Simplest Possible Example to Show GPU Outperform CPU Using CUDA

Question

I am looking for the most concise amount of code possible that can be coded both for a CPU (using g++) and a GPU (using nvcc) for which the GPU consistently outperforms the CPU. Any type of algorithm is acceptable.

To clarify: I'm literally looking for two short blocks of code, one for the CPU (using C++ in g++) and one for the GPU (using C++ in nvcc) for which the GPU outperforms. Preferably on the scale of seconds or milliseconds. The shortest code pair possible.

Answer 1

First off, I'll reiterate my comment: GPUs are high bandwidth, high latency. Trying to get the GPU to beat a CPU for a nanosecond job (or even a millisecond or second job) is completely missing the point of doing GPU stuff. Below is some simple code, but to really appreciate the performance benefits of GPU, you'll need a big problem size to amortize the startup costs over... otherwise, it's meaningless. I can beat a Ferrari in a two foot race, simply because it take some time to turn the key, start the engine and push the pedal. That doesn't mean I'm faster than the Ferrari in any meaningful way.

Use something like this in C++:

  #define N (1024*1024)   #define M (1000000)   int main()   {      float data[N]; int count = 0;      for(int i = 0; i < N; i++)      {         data[i] = 1.0f * i / N;         for(int j = 0; j < M; j++)         {            data[i] = data[i] * data[i] - 0.25f;         }      }      int sel;      printf("Enter an index: ");      scanf("%d", &sel);      printf("data[%d] = %f\n", sel, data[sel]);   } 

Use something like this in CUDA/C:

  #define N (1024*1024)   #define M (1000000)    __global__ void cudakernel(float *buf)   {      int i = threadIdx.x + blockIdx.x * blockDim.x;      buf[i] = 1.0f * i / N;      for(int j = 0; j < M; j++)         buf[i] = buf[i] * buf[i] - 0.25f;   }    int main()   {      float data[N]; int count = 0;      float *d_data;      cudaMalloc(&d_data, N * sizeof(float));      cudakernel<<<N/256, 256>>>(d_data);      cudaMemcpy(data, d_data, N * sizeof(float), cudaMemcpyDeviceToHost);      cudaFree(d_data);        int sel;      printf("Enter an index: ");      scanf("%d", &sel);      printf("data[%d] = %f\n", sel, data[sel]);   } 

If that doesn't work, try making N and M bigger, or changing 256 to 128 or 512.

Answer 2

A very, very simple method would be to calculate the squares for, say, the first 100,000 integers, or a large matrix operation. Ita easy to implement and lends itself to the the GPUs strengths by avoiding branching, not requiring a stack, etc.
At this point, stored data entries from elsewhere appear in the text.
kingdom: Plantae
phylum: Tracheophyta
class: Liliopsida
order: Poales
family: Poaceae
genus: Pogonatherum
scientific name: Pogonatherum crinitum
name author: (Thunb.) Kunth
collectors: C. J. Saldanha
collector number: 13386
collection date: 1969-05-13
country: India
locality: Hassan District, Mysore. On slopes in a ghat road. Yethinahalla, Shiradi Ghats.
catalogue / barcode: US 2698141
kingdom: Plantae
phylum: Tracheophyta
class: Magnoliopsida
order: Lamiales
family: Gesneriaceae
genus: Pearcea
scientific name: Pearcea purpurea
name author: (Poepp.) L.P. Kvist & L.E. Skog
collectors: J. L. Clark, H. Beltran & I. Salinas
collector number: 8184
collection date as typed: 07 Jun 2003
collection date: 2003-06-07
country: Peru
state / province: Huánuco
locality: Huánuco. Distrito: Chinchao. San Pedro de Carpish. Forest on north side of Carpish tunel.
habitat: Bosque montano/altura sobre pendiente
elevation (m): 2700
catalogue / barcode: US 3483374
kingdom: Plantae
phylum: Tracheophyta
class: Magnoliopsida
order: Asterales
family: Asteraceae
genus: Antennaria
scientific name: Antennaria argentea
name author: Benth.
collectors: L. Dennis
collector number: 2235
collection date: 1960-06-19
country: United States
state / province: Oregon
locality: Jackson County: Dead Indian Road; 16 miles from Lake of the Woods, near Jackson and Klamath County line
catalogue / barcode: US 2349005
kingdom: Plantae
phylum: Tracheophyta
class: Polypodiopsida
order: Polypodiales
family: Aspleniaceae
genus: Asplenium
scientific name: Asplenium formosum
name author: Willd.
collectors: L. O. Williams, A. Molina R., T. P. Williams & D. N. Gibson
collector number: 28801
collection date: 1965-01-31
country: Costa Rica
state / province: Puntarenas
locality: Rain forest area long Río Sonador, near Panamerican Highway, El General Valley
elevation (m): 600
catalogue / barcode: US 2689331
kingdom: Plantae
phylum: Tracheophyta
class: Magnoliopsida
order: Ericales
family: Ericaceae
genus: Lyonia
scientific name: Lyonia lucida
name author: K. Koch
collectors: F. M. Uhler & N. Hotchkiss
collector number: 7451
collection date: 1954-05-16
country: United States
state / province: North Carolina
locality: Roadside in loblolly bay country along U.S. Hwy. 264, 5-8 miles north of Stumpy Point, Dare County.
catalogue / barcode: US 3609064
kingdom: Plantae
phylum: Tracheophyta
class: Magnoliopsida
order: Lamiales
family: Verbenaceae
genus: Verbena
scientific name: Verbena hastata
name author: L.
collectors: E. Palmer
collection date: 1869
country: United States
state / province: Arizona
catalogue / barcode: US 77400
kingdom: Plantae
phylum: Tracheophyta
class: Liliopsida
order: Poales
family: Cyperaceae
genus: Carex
I did this with OpenCL vs C++ awhile back and got some pretty astonishing results. (A 2GB GTX460 achieved about 40x the performance of a dual core CPU.)

Are you looking for example code, or just ideas?

Edit

The 40x was vs a dual core CPU, not a quad core.

Some pointers:

• Make sure you're not running, say, Crysis while running your benchmarks.
• Shot down all unnecessary apps and services that might be stealing CPU time.
• Make sure your kid doesn't start watching a movie on your PC while the benchmarks are running. Hardware MPEG decoding tends to influence the outcome. (Autoplay let my two year old start Despicable Me by inserting the disk. Yay.)

As I said in my comment response to @Paul R, consider using OpenCL as it'll easily let you run the same code on the GPU and CPU without having to reimplement it.

(These are probably pretty obvious in retrospect.)